+++ Given data

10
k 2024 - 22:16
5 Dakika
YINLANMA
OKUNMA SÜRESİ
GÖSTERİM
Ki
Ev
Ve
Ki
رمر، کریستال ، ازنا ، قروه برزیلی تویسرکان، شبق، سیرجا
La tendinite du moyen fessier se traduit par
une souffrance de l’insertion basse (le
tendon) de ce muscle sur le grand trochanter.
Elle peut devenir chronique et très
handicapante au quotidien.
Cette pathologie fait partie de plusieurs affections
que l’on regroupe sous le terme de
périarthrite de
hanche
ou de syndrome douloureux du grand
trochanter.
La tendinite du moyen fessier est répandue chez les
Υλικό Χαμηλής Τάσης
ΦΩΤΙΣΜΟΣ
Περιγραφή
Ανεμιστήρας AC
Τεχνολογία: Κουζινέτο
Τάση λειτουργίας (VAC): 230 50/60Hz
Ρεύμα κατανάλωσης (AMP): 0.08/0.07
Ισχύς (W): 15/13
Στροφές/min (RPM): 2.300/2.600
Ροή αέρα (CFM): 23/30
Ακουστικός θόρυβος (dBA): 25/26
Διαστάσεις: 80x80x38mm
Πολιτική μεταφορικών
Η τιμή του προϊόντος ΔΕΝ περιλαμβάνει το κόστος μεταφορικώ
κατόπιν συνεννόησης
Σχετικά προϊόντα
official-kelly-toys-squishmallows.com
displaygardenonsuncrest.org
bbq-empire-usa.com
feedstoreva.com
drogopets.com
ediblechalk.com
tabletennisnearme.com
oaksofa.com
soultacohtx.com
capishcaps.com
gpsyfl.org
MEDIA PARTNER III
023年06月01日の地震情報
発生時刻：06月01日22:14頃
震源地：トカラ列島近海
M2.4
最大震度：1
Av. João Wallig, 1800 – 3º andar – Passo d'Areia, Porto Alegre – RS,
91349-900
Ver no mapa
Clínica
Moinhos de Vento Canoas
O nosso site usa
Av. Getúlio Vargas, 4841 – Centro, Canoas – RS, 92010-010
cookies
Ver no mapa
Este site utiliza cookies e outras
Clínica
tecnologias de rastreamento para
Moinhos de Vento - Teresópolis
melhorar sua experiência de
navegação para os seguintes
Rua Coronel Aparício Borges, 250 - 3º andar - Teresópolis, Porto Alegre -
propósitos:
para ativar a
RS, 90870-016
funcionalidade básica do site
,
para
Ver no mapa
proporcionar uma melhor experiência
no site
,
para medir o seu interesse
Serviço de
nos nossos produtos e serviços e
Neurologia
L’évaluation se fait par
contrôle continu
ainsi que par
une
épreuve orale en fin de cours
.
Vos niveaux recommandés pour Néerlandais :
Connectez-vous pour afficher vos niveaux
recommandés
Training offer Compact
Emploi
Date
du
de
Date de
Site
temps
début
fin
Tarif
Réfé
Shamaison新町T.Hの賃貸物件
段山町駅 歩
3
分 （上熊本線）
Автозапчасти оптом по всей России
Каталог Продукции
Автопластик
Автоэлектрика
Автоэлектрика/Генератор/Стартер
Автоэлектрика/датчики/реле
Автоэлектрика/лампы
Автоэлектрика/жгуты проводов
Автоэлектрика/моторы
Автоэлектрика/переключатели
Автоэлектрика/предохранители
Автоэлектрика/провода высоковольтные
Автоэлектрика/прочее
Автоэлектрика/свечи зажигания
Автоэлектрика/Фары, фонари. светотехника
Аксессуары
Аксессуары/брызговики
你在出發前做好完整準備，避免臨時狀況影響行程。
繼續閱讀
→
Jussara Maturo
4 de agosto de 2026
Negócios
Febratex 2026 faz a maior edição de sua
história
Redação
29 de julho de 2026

++++++

> What to work on:
Scan the lines above for "trochanter", then copy every one that has it.

> Written answer:
tendon) de ce muscle sur le grand trochanter.
trochanter.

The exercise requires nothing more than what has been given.